Na sequência do comunicado da OMS, o PAN (Pessoas-Animais-Natureza), partido político que passou a ter um deputado no Parlamento, veio defender em comunicado que a informação deveria conduzir “à promoção junto de escolas públicas e privadas de alternativas alimentares vegetarianas”.
Reagindo ao relatório da OMS, o Programa Nacional de Promoção da Alimentação Saudável, da Direcção-Geral da Saúde, informa no seu blogue (Nutrimento.pt) que as orientações “não são novas e estão de acordo com o preconizado pelas recomendações nacionais na área e até, de certa forma, pelas recomendações inscritas na Roda dos Alimentos Portuguesa”.
Ressalva-se, contudo, que a carne “continua a ser considerada um alimento importante para ser incluído moderadamente na dieta humana pelo seu elevado valor proteico, vitamínico e mineral”. Acrescenta-se que consumir diariamente “alimentos protectores” é fundamental para reduzir o risco de cancro do colón associado ao consumo de carne processada, como são a fruta e hortícolas em quantidade de pelo menos 400g diariamente, ou seja, duas sopas de hortícolas e três peças de fruta diariamente, para além do consumo de cereais integrais.

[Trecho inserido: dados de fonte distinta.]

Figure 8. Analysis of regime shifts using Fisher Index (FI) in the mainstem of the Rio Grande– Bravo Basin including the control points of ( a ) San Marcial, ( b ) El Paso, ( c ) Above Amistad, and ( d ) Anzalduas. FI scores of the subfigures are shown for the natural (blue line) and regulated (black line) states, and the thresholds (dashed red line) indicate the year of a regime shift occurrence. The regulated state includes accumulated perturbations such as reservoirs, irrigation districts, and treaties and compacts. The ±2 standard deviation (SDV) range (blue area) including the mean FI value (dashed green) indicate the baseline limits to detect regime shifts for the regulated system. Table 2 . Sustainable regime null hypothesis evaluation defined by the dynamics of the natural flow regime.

Assim, preconizam a ingestão do consumo de carne processada (enchidos, carne de fumeiro, chouriços, salsichas, carne enlatada…) “para momentos ocasionais ao longo do mês”, e a redução, “por precaução", do consumo de carne vermelha para valores até 500g por semana, notando que “a dose acima da qual existe risco comprovado ainda não está totalmente definida”.
O director do Programa Nacional para as Doenças Oncológicas, Nuno Miranda, refere que “existe uma relação muito directa entre a ingestão de alimentos fumados e salgados em Portugal e o cancro do estômago”, sobretudo na região norte, algo que é resultado da tradição da “cultura da salgadeira”, que em tempos substituía o uso do frigorífico, um hábito que foi abandonado, o que teve reflexos na diminuição da incidência e morte por cancro do estômago nas últimas décadas.

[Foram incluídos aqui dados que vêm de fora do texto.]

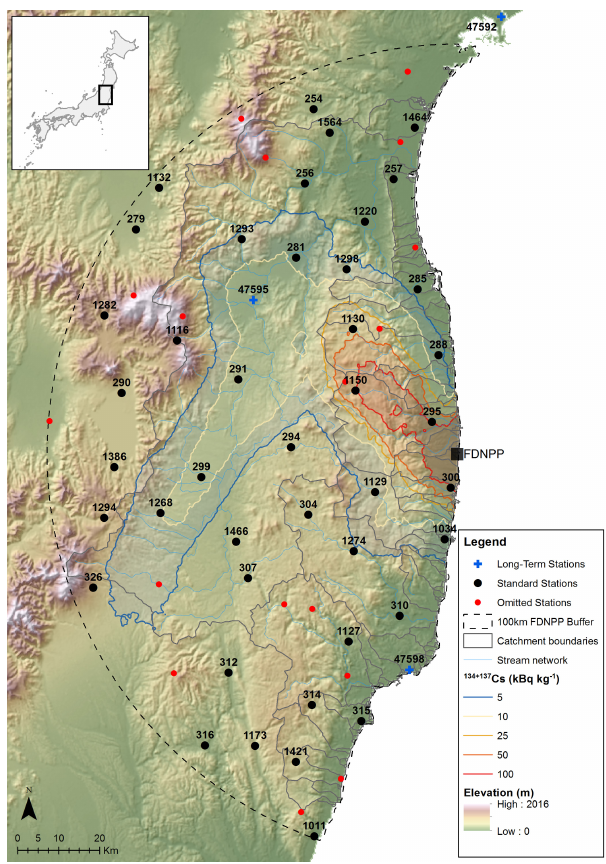
Figure 1. Standard, omitted and long-term stations in the Fukushima region, along with catchments (grey lines) contained entirely within a 100km buffer around the FDNPP (dashed line); 134 + 137 Cs activities are from Chartin et al.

Mas o médico diz que é preciso não esquecer que a carne é fonte de vitamina B12, de zinco e ferro. “O que é preciso é que pessoas façam consumo moderado”, até porque, diz, a OMS fornece com maior grau de certeza números em relação à carne processada. A organização explica no seu site que, "por cada 50 gramas de carne processada comida diariamente, o risco de cancro colorrectal aumenta em cerca de 18%". O médico aconselha a que as pessoas tentem substituir a carne por proteínas de origem vegetal, como é o caso das leguminosas.

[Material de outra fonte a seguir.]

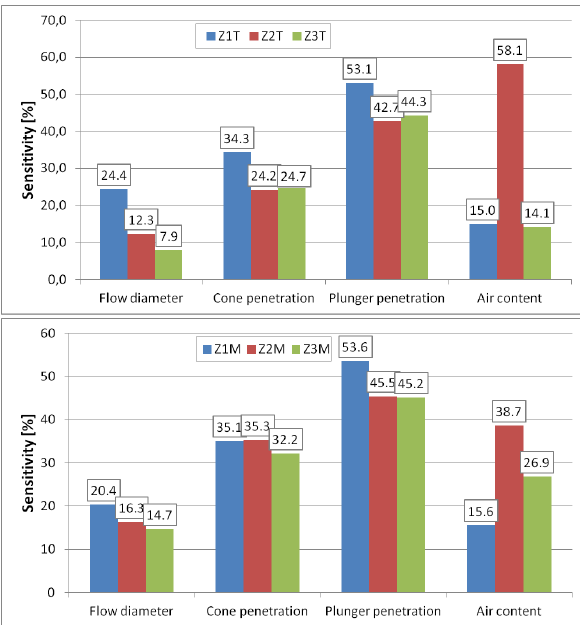
Figure 3: The sensitivity of the properties of plasters (top) and mor- tars (bottom) to ± 10% mistake of water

Nuno Miranda explica que as agências governamentais vão reunir-se para discutir o que fazer depois do relatório da OMS, mas diz não antever a criação de medidas como taxas para tornar este tipo de alimentos mais caros. Questionado sobre esta possibilidade, o gabinete de imprensa do Ministério da Saúde respondeu ao PÚBLICO que “acompanha os riscos de saúde pública e não deixará de continuar a analisar a informação que vai chegando e sendo actualizada”.
Já a Comissão de Segurança Alimentar vai ter esta quarta-feira uma reunião extraordinária para análise do relatório da IARC. Além dos seus múltiplos membros, que incluem desde representantes dos ministério da Saúde, Economia, da Agricultura e do Mar, Deco, ASAE, desta vez vão também participar representantes da Ordem dos Nutricionistas e da Associação Portuguesa dos Industriais de Carnes.
Notícia rectificada às 10h04. Substitui a frase "um consumo superior a 500 gramas por dia é um risco" para "por cada 50 gramas de carne processada comida diariamente o risco de cancro colorrectal aumenta em cerca de 18%".